» **What this exercise asks**:
1) For each statement, decide whether it agrees with the forum post about modeling gaming tables and staff in Neo4j, answering yes or no and quoting the words of the post that settle it: (a) some gaming tables can be switched from Blackjack to Baccarat; (b) the writer knows Lucene timeline well; (c) the writer expects table layout changes over a span of ten years.
2) Retype the rows word for word, starting with the very first row and stopping after the line that contains "Create a coloured".
*** Opening of Passage to read ***
I may need to further complicate things though, management will over time try different gaming Table layouts, some of the gaming Tables can be converted from say Blackjack to Baccarat. this is bound to happen quite a bit over 7 years, would I want to be creating new gaming Table entries or add a column to use a foreign key and refer to a new table that stores the history of game types during periods of time? Employees will also learn to deal new games during their career, very rarely they may also have the skill removed.
----------------------------------------------------------------------------------------
Neo4j Specific
With this data would I have an Employee and a Table node that have "isA" relationship edges mapping to actual employees or tables?
I imagine with the skills for the two types I would be best with a Skill node and establish relationships like so?: Blackjack->isA->Skill, Employee->hasSkill->Blackjack, Table->typeIs->Blackjack?
TIME
I find difficulty when I want this database to now work with a timeline. I've come across the following suggestions for connecting nodes with time:
Unix Epoch seems to be a common recommendation?
Connecting nodes to a year/month/day graph?
Lucene timeline? (I don't know much about this or how to work with it, have seen some mention it)
And some cases with how time and data relate:
Staff have varied days and start/end times from week to week, this could be shift node with properties {shiftStart,shiftEnd,actualStart,actualEnd}, staff may arrive late or get sick during shift. Would this be the right way to link each shift to an employee? Employee(node)->Shifts(groupNode)->Shift(node)
Tables and Staff may have skill data modified, with archived data this could be an issue, I think the solution is to have time property on the relationship to the skill?
We open and close tables throughout the day, each table has open/close times for each day, this could change in a month depending on what management wants, in addition the times are not strict, for various reasons a manager may open or close tables during the shift. The open/closed status of a table node may only be relevant for queries during the shift, which confuses me as I'd want this for queries but for archiving with time it might not make sense?
It's with queries that I have trouble deciding when to use a node or add a property to a node. For an Employee they have a name and ID number, if I wanted to find an employee by their ID number would it be better to have that as a node of it's own? It would be more direct right, instead of going through all employees for that unique ID number.
I've also come across labels just recently, I can understand that those would be useful for typing employee and table nodes rather than grouping them under a node. With the shifts for an employee I think should continue to be grouped with a shifts node, If I were to do cypher queries for employees working shifts through a time period a label might be appropriate, however should it be applied to individual shift nodes or the shifts group node that links back to the employee? I might need to add a property to individual shift nodes or the relationship to the shifts group node? I'm not sure if there should be a shifts group node, I'm assuming that reducing the edges connecting to the employee node would be optimal for queries.
----------------------------------------------------------------------------------------
If there are any great resources I can learn about database development that'd be great, there is so much information and options out there it's difficult to know what to begin with. Thanks for your time :)
*** Close of Passage to read ***
*** Opening of Listed entries ***
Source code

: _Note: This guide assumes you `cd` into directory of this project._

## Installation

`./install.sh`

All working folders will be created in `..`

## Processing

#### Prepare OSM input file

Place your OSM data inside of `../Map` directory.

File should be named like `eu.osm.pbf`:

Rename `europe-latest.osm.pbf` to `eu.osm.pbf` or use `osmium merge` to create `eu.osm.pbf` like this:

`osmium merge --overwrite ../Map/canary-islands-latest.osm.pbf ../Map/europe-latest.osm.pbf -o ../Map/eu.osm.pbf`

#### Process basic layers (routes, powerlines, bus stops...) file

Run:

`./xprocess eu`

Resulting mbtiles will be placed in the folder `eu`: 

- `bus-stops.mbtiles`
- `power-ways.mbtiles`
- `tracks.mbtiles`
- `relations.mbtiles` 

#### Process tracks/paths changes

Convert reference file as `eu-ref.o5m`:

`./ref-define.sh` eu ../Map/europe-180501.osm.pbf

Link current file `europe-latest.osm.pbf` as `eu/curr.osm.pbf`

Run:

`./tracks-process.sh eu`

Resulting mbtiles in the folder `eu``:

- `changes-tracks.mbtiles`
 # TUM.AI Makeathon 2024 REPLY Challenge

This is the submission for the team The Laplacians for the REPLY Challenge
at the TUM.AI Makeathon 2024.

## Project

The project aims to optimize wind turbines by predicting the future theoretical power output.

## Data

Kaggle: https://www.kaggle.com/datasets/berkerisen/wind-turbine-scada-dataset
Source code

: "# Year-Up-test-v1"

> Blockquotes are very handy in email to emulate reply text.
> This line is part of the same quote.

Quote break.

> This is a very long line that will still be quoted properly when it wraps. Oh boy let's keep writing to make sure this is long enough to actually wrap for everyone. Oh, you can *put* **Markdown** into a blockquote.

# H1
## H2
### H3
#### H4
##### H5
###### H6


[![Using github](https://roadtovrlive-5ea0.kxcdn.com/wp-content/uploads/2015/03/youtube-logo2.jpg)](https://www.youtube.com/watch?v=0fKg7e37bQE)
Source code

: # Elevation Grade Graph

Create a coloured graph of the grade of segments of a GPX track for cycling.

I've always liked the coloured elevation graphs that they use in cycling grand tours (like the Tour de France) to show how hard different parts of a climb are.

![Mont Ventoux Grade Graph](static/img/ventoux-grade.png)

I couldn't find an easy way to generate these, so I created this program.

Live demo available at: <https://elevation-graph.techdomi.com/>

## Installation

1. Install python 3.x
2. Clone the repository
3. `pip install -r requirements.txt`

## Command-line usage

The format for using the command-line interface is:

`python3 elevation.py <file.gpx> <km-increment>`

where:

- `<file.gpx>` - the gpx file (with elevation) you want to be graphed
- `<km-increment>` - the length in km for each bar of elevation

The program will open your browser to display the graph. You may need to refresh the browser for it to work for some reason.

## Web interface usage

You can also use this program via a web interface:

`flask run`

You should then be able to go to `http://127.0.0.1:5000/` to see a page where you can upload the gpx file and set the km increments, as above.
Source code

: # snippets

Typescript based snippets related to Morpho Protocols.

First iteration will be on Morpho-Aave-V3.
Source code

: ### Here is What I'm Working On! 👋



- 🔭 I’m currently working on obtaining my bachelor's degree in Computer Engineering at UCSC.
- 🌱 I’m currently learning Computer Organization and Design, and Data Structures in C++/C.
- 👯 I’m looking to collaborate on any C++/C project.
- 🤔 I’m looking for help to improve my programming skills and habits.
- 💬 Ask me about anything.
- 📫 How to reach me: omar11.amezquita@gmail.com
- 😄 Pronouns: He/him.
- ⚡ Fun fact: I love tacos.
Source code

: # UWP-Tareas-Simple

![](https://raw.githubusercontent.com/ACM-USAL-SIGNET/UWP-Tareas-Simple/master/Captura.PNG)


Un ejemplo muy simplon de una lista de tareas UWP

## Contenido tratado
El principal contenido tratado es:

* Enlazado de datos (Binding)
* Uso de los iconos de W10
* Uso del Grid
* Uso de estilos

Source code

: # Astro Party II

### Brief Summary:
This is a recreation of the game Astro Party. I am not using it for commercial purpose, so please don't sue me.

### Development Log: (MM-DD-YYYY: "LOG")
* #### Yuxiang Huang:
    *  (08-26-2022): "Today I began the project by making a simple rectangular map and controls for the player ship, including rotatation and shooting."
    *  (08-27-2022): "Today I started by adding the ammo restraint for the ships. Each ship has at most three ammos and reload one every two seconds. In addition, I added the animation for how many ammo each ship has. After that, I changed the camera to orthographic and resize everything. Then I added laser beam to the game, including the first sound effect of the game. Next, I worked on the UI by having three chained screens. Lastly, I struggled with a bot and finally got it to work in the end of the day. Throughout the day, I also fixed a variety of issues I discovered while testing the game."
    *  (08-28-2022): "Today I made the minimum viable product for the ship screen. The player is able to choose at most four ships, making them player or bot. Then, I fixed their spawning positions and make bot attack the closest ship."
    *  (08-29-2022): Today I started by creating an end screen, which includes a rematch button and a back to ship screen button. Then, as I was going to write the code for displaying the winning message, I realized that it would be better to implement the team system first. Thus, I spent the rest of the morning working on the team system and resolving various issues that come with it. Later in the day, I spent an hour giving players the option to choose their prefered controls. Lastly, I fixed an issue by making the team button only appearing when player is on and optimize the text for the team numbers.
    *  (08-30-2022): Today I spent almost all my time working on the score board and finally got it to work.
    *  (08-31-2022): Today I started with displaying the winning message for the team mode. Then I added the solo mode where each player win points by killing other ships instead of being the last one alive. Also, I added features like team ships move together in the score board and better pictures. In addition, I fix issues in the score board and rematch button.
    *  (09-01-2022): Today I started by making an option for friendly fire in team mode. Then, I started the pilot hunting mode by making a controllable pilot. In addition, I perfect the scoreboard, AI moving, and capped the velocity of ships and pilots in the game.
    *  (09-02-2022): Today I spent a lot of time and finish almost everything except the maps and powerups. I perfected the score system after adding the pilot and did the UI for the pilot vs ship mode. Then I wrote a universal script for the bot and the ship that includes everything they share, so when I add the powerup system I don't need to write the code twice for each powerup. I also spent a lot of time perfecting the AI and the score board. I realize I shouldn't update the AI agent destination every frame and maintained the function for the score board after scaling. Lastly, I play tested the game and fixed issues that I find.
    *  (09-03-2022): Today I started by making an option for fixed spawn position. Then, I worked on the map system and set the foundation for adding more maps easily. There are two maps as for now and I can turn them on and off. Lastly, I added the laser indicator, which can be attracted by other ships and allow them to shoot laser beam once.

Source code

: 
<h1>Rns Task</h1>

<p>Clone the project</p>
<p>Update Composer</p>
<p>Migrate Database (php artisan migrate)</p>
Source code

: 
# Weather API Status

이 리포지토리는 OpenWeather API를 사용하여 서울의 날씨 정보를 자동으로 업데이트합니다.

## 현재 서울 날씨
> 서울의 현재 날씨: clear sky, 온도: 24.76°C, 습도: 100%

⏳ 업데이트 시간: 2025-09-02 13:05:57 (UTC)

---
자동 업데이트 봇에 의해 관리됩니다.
*** Close of Listed entries ***
» **Answer section**:
1)
(a) Yes: "some of the gaming Tables can be converted from say Blackjack to Baccarat"
(b) No: "I don't know much about this or how to work with it"
(c) No: "this is bound to happen quite a bit over 7 years"

2)
Source code

: _Note: This guide assumes you `cd` into directory of this project._

## Installation

`./install.sh`

All working folders will be created in `..`

## Processing

#### Prepare OSM input file

Place your OSM data inside of `../Map` directory.

File should be named like `eu.osm.pbf`:

Rename `europe-latest.osm.pbf` to `eu.osm.pbf` or use `osmium merge` to create `eu.osm.pbf` like this:

`osmium merge --overwrite ../Map/canary-islands-latest.osm.pbf ../Map/europe-latest.osm.pbf -o ../Map/eu.osm.pbf`

#### Process basic layers (routes, powerlines, bus stops...) file

Run:

`./xprocess eu`

Resulting mbtiles will be placed in the folder `eu`: 

- `bus-stops.mbtiles`
- `power-ways.mbtiles`
- `tracks.mbtiles`
- `relations.mbtiles` 

#### Process tracks/paths changes

Convert reference file as `eu-ref.o5m`:

`./ref-define.sh` eu ../Map/europe-180501.osm.pbf

Link current file `europe-latest.osm.pbf` as `eu/curr.osm.pbf`

Run:

`./tracks-process.sh eu`

Resulting mbtiles in the folder `eu``:

- `changes-tracks.mbtiles`
 # TUM.AI Makeathon 2024 REPLY Challenge

This is the submission for the team The Laplacians for the REPLY Challenge
at the TUM.AI Makeathon 2024.

## Project

The project aims to optimize wind turbines by predicting the future theoretical power output.

## Data

Kaggle: https://www.kaggle.com/datasets/berkerisen/wind-turbine-scada-dataset
Source code

: "# Year-Up-test-v1"

> Blockquotes are very handy in email to emulate reply text.
> This line is part of the same quote.

Quote break.

> This is a very long line that will still be quoted properly when it wraps. Oh boy let's keep writing to make sure this is long enough to actually wrap for everyone. Oh, you can *put* **Markdown** into a blockquote.

# H1
## H2
### H3
#### H4
##### H5
###### H6


[![Using github](https://roadtovrlive-5ea0.kxcdn.com/wp-content/uploads/2015/03/youtube-logo2.jpg)](https://www.youtube.com/watch?v=0fKg7e37bQE)
Source code

: # Elevation Grade Graph

Create a coloured graph of the grade of segments of a GPX track for cycling.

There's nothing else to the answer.